Comm. Counsel: Ok, let’s start with Slimhole Drilling. I’ve examined your lien affidavit and it complies with all the requirements of the Property Code to perfect a lien on the Debtor’s working interest in the well. However, because you never obtained the signatures of the other working interest owners, you are a subcontractor as to them, and as such, you had to comply with the additional requirements of notice and the lien affidavit applicable to subcontractors, which you failed to do. I only care about the Debtor, so you’re perfected as far as it is concerned.

Slimhole:So I guess I can’t go after those working interest owners who aren’t in bankruptcy. Darn, I need a new attorney!

Comm. Counsel:Rathole, frankly you didn’t do much right. While your affidavit would satisfy the requirements for an original contractor, yours didn’t contain the magic words required by the statute that you gave written notice to all owners at least 10 days before filing your affidavit; and you have no proof that you gave written notice to the Debtor, so you’re unsecured.

Rathole: Hey Slimhole, when you find a decent attorney, let me know!

Dryhole: Counsel, let me take the words out of your mouth: I get an A. I’ve gone down the checklist and I got it all right. And frankly, I should get paid in full because if I hadn’t completed that well there wouldn’t have been any production at all.

Comm. Counsel:You’re right, I’m surprised that anyone from Dime Box, Texas could follow the law so well, but you did except for one thing: you didn’t send your demand notice to the Debtor’s correct address and your certified green card was returned undelivered. The address you used was correct at one time, but unless you can show that this was the address on your contract or you were told to send notice to that address by the Debtor, you may have a problem. But since Texas courts construe mechanics’ lien laws liberally in favor of the laborer, I’ll give you the benefit of the doubt.

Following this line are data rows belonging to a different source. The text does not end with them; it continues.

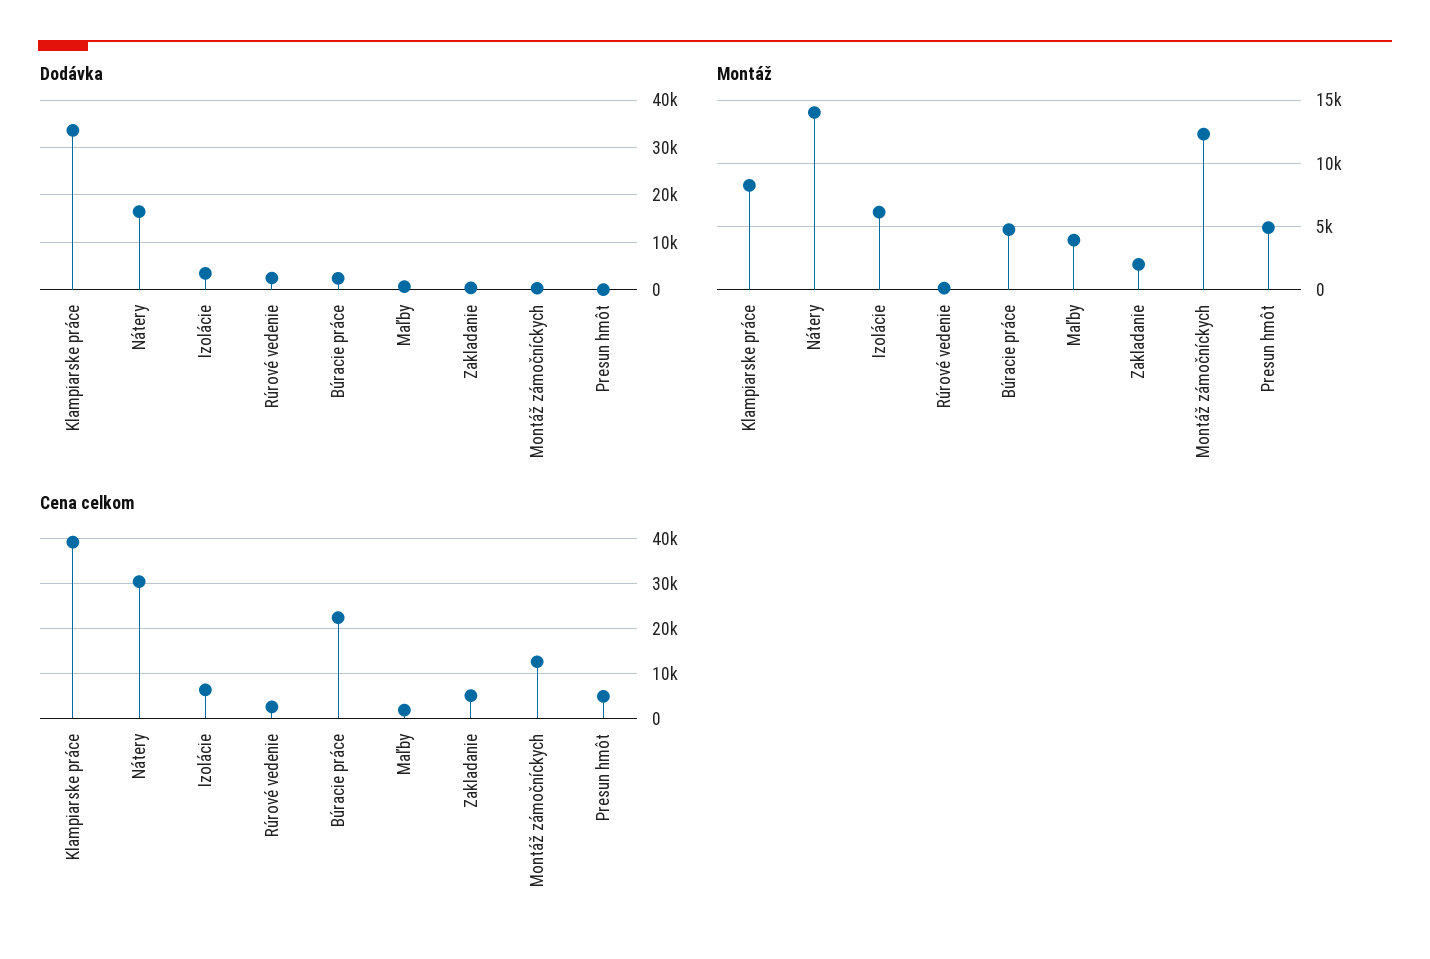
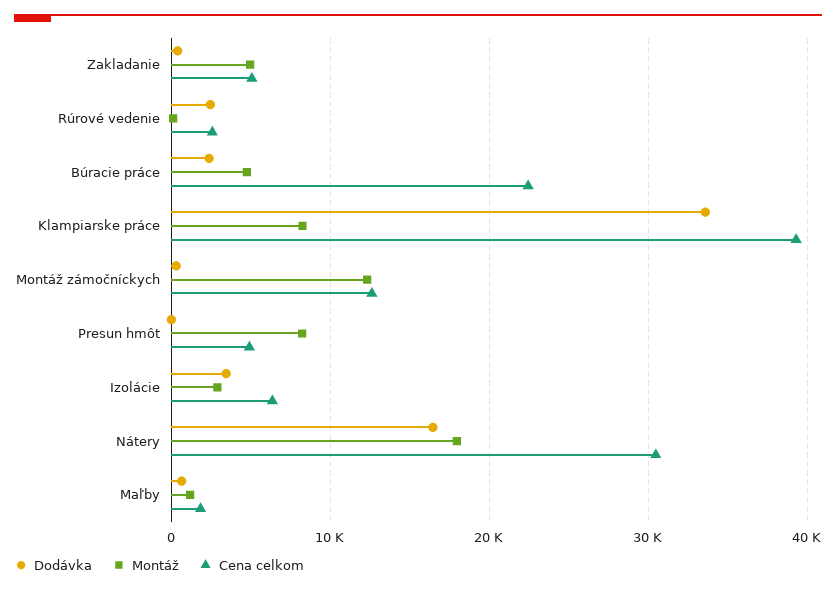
  {
    "Dodávka": {
      "Klampiarske práce": 34000,
      "Nátery": 16000,
      "Izolácie": 3000,
      "Rúrové vedenie": 2000,
      "Búracie práce": 2000,
      "Maľby": 1000,
      "Zakladanie": 0,
      "Montáž zámočníckych": 0,
      "Presun hmôt": 0
    },
    "Montáž": {
      "Klampiarske práce": 8500,
-     "Nátery": 14000,
+     "Nátery": 18000,
-     "Izolácie": 6000,
+     "Izolácie": 3000,
      "Rúrové vedenie": 0,
      "Búracie práce": 5000,
-     "Maľby": 4000,
+     "Maľby": 1000,
-     "Zakladanie": 2000,
+     "Zakladanie": 5000,
      "Montáž zámočníckych": 12500,
-     "Presun hmôt": 5000
+     "Presun hmôt": 8000
    },
    "Cena celkom": {
      "Klampiarske práce": 39000,
      "Nátery": 30000,
      "Izolácie": 6000,
      "Rúrové vedenie": 3000,
      "Búracie práce": 22000,
      "Maľby": 2000,
      "Zakladanie": 5000,
      "Montáž zámočníckych": 13000,
      "Presun hmôt": 5000
    }
  }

Now to Dryhole: You get an A-. You even sent your notices to the registered agents of all the working interest owners as well as to their principal offices. The property description you used was not the proper legal description in all respects for the Well site or Unit, but while there might be an argument against you, in the end I think the Court would find the description adequate. Just remember, a legal description must be sufficient for a surveyor to use it and locate the property on the ground.

New York Bank:While I’m sure I should be appreciative of this legal bull session, frankly I’m going to miss my squash game if you don’t get around to me and congratulate me on having a prior perfected lien that wipes out these yokels.

Comm. Counsel:I would call your carrier before going to that game because you do not have a first lien. The inception of a mineral contractor’s lien occurs when work and labor begins or materials are delivered to the leasehold premises. The evidence shows that Slimhole, Dryhole and Rathole began work prior to the date your recorded your lien documents. Even though they didn’t file their lien affidavit until months later, under Texas law, their lien relates back to the inception date when they began the work.

But you’ve got a bigger problem than that. Your legal description includes the drill site tract but leaves out oil and gas leases covering about 200 acres of the 640 acre unit. The statute of frauds requires an adequate legal description of the entire tract, so you’re SOL.

New York Bank: Does SOL mean statute of limitations?

Associate: No but everyone else on this call knows what it means.

Tighthole: Yeah New York, you’re ______outta luck!